Melissa, from Fill My Cup, has taken this classic Easter-telling-story aid and given us an affordable DIY version ($4 to make your own set, she says).  The idea is to put a symbol representing each part of the Biblical story into a numbered set of a dozen plastic eggs.  Hide the eggs around your space and have a traditional Easter egg hunt.  Once all the eggs are found, have children open the eggs in the right order to pull out a symbol of the Easter story, read a slip of paper from inside the egg and tell the Easter story through the eggs.

4.  Passion Tree

Ann Voskamp, author of Trail to the Tree, offers this free tutorial, devotional and printable classic art decorations to make your own `passion tree.` If you`re unfamiliar with the concept, it`s dead branches placed in a vase, decorated with symbols of Christ`s passion (an idea similar to a Christmas tree - you may have seen the more commercialized Easter egg trees for sale at Walmart!)  This devotional is quite liturgical, so may be suited for older groups, but a simpler way of a passion tree is still to place dead branches in a vase - symbolizing Christ`s death - and decorate with eggs - symbolizing new life - to tell the Easter story.  Andrea of Babe of My Heart and Kaylin of A Mustard Seed Journey have also teamed up to provide instructions on making a "lent tree" and more kid-friendly printable ornaments.

5. Scavenger Hunt

Thriving Family, a Focus on the Family publication, has a week of activities for families and children.  Many are very family-specific, but I liked this one: "Send your children on an Easter scavenger hunt.
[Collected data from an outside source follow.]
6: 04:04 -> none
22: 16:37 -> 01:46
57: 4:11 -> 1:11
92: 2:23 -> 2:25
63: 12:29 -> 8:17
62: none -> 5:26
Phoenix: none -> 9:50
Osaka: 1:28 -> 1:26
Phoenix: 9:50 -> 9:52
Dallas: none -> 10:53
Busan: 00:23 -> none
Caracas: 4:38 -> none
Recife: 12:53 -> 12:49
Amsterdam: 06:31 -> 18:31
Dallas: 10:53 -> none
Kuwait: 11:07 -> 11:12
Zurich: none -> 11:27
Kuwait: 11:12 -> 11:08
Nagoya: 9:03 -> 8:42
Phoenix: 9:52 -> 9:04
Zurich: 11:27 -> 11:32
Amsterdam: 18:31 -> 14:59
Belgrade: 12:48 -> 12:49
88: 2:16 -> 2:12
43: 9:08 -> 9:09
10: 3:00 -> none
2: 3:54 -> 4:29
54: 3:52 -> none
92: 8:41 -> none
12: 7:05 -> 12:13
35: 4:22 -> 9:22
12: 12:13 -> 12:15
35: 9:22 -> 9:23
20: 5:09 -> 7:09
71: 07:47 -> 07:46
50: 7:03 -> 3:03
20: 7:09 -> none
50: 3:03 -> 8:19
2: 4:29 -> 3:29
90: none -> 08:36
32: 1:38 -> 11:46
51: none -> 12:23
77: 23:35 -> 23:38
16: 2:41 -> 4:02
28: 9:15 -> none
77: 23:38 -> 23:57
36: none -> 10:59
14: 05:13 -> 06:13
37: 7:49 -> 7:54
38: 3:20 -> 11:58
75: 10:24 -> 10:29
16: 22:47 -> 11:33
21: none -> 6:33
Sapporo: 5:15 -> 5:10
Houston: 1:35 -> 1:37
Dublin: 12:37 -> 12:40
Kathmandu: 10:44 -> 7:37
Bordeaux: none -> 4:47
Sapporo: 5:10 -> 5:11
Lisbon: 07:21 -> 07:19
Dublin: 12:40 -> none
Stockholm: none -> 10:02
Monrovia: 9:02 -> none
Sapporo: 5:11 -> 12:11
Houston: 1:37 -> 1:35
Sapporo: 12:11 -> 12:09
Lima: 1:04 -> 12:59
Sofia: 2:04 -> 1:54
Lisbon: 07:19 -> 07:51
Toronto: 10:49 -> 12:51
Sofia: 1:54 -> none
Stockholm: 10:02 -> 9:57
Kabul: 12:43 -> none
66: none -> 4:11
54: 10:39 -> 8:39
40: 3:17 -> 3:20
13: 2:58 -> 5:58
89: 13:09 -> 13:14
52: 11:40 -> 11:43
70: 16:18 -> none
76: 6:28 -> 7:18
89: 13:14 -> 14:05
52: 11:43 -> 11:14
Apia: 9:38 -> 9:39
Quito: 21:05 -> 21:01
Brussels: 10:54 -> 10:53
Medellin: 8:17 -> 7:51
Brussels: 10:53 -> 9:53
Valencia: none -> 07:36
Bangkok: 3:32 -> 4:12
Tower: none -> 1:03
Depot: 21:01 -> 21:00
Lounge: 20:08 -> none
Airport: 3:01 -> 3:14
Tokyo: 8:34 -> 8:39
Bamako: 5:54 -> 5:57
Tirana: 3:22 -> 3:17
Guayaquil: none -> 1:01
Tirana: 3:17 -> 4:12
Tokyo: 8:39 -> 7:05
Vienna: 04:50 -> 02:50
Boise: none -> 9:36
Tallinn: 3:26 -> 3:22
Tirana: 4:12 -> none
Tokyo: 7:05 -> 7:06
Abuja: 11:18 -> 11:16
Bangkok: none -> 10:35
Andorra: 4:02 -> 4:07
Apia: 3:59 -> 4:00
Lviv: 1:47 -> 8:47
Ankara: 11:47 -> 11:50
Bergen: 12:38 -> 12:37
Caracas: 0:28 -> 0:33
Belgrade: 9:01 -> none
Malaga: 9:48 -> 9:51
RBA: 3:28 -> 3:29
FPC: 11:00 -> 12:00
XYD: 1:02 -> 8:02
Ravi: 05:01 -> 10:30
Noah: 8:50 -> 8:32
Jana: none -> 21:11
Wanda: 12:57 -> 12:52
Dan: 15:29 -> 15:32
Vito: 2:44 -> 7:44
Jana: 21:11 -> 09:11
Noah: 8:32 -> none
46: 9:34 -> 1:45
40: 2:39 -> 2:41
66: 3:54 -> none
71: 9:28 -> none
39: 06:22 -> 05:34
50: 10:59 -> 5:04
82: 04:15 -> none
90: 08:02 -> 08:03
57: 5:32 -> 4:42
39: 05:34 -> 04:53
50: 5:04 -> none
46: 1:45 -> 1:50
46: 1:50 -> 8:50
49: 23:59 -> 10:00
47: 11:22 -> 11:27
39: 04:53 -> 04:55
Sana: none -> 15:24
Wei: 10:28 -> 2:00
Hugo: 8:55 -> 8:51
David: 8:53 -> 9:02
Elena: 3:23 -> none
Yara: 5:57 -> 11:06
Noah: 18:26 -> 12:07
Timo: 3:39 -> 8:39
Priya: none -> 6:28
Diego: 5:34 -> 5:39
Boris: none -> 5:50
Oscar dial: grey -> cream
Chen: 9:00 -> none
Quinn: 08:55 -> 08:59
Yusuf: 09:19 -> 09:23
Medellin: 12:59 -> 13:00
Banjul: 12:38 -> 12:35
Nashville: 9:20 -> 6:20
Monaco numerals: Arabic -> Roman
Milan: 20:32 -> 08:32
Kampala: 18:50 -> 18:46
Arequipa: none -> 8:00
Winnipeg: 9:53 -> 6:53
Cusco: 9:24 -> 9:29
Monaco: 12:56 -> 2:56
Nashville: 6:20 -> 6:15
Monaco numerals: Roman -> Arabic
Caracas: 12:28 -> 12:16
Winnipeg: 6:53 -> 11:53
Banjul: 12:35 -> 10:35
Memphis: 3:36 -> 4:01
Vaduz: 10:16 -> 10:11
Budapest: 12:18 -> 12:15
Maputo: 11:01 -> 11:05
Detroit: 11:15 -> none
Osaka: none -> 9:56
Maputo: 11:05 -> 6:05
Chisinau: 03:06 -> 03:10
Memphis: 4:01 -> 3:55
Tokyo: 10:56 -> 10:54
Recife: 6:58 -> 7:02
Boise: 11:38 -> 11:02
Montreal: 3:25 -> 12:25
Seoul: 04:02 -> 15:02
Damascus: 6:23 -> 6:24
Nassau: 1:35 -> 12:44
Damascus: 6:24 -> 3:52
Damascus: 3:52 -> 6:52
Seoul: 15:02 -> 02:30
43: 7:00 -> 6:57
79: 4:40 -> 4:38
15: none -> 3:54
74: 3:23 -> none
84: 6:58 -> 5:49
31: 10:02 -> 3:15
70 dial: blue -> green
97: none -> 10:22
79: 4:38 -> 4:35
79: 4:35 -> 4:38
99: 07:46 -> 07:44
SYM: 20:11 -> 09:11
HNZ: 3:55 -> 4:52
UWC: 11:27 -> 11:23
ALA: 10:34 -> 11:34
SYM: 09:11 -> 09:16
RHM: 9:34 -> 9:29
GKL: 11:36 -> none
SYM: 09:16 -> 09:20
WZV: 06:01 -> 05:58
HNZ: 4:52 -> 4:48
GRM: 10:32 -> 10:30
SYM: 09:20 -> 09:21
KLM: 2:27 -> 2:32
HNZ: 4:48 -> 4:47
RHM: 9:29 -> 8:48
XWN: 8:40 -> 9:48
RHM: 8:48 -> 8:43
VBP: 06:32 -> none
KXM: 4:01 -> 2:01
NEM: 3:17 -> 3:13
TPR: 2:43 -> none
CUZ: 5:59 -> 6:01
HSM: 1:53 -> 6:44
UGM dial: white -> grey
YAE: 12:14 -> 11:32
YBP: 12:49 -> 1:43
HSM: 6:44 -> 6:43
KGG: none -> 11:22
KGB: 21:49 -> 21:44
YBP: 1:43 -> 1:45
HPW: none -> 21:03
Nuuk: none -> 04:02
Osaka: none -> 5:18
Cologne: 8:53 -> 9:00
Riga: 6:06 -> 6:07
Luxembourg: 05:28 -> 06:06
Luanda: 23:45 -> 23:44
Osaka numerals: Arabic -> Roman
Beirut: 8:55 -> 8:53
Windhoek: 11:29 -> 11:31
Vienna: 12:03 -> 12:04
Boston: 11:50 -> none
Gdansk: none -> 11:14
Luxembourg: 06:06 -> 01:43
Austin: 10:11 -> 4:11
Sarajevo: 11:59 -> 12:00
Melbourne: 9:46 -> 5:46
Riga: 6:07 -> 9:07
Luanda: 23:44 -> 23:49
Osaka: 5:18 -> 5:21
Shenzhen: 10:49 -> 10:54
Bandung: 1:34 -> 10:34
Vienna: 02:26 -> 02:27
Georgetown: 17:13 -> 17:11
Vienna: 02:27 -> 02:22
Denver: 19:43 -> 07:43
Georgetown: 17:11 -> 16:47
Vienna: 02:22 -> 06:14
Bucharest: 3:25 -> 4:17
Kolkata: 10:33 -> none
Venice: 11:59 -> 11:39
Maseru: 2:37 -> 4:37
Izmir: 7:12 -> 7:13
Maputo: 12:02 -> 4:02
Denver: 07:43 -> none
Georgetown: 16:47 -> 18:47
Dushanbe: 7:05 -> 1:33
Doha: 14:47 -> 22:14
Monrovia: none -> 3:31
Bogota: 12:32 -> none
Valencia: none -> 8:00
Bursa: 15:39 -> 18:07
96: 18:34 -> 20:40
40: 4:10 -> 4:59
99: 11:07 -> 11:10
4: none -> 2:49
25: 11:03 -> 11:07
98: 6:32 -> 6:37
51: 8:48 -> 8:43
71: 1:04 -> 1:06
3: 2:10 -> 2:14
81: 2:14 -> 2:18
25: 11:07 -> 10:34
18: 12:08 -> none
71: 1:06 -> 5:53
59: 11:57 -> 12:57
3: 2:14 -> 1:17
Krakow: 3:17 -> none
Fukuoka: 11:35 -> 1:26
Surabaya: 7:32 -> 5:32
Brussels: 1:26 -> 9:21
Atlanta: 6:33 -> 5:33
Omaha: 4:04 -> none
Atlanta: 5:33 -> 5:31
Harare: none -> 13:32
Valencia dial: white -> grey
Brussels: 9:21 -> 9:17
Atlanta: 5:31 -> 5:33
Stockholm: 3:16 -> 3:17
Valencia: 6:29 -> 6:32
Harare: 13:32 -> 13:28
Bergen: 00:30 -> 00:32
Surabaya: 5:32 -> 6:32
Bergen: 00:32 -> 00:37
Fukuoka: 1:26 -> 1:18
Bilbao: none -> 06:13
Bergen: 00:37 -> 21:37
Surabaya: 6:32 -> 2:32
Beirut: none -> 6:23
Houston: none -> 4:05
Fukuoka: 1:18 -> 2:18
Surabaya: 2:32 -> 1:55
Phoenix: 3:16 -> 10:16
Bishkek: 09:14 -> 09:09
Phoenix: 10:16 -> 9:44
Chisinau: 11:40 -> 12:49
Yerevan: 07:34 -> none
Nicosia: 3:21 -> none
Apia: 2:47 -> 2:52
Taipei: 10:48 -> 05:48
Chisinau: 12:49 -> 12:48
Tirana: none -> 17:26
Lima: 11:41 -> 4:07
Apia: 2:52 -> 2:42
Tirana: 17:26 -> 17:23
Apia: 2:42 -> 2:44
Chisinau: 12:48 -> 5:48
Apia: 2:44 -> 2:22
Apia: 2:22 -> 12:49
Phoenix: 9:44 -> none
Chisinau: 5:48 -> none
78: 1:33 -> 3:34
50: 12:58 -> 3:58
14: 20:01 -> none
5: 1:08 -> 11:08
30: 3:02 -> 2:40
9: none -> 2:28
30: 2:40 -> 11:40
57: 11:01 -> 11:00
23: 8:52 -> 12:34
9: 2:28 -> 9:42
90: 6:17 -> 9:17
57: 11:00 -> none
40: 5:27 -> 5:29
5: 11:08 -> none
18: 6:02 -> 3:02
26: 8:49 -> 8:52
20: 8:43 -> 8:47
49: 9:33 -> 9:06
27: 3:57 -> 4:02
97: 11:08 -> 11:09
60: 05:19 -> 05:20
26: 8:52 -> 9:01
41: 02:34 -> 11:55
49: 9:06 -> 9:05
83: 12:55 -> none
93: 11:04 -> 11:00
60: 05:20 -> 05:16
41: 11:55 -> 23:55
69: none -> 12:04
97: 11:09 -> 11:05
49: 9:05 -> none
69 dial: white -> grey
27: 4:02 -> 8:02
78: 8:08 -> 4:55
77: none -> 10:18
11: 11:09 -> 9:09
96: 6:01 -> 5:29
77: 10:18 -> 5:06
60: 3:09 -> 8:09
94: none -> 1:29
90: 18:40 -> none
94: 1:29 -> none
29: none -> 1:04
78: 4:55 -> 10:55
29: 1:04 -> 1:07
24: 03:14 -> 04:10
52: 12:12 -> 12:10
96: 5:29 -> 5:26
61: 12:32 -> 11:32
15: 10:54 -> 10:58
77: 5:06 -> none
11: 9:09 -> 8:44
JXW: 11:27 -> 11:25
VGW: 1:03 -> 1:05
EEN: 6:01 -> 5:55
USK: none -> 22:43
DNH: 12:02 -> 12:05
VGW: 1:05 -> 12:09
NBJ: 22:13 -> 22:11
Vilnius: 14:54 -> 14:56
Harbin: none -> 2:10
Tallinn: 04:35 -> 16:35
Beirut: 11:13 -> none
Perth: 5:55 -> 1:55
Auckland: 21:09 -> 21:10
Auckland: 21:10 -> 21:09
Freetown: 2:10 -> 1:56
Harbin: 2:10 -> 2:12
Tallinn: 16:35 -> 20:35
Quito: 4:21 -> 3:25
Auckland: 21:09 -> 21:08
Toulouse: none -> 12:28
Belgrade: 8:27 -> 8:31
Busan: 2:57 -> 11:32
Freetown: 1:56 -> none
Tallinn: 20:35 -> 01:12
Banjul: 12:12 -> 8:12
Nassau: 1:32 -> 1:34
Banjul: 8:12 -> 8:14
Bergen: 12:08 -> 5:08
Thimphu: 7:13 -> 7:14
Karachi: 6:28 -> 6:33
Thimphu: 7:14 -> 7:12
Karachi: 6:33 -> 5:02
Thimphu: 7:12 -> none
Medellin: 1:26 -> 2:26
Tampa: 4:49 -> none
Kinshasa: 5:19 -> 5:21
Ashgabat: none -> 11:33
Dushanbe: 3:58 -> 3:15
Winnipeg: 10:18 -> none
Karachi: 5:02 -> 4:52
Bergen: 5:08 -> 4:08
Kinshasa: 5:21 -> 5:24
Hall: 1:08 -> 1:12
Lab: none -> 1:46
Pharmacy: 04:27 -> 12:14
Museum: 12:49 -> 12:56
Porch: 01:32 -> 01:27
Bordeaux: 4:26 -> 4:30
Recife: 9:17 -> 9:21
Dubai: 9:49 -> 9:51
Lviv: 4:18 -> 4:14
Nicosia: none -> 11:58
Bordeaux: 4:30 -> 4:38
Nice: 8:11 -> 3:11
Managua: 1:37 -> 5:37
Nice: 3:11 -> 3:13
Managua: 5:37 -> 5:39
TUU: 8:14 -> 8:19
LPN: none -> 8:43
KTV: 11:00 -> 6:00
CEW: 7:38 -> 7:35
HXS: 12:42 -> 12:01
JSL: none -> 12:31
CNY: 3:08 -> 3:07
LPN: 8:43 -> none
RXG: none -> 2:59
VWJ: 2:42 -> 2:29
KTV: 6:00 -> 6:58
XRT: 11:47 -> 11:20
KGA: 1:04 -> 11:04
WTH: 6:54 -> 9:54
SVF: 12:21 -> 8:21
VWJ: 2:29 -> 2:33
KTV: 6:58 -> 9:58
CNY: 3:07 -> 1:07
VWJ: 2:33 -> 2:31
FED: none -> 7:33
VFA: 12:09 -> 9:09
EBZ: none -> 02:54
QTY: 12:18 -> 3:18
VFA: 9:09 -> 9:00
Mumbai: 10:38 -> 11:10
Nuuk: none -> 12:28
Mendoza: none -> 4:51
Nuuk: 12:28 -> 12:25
Instruct them to find items that symbolize different parts of the Easter story. Examples: A rock (the tomb), two sticks (the Cross), something black (sin), something red (blood), something white (a clean heart), something green (growing in Christ). Older children can go on a digital scavenger hunt, taking photographs of items that remind them of Easter."

More ideas?  Leave a comment!

4 comments:

Melissa Nesdahl said...

Thank you so much for featuring my resurrection eggs!

Philipp said...

Not MY tradition, but snmhteiog I can't wait to do with my kids when they're older I know a couple of families who shut off all the lights in their homes on Good Friday, and only use candlelight for the next days to symbolize the three days of Jesus submitting to the darkness of death, then on Easter Sunday morning, they turn the lights on and have a literal party to celebrate His light in the world since His resurrection. They say it's astounding how when they flip the lights back on how much they can see that they've missed in the darkness that drawer that didn't shut all the way, that coffee that spilled on the counter, etc. and it's a good illustration for the kids that without Christ's resurrection, His victory over sin, we'd all be left in the dark and unaware of our own condition. I can't wait until my kids are old enough to make this a part of our Easter celebration too.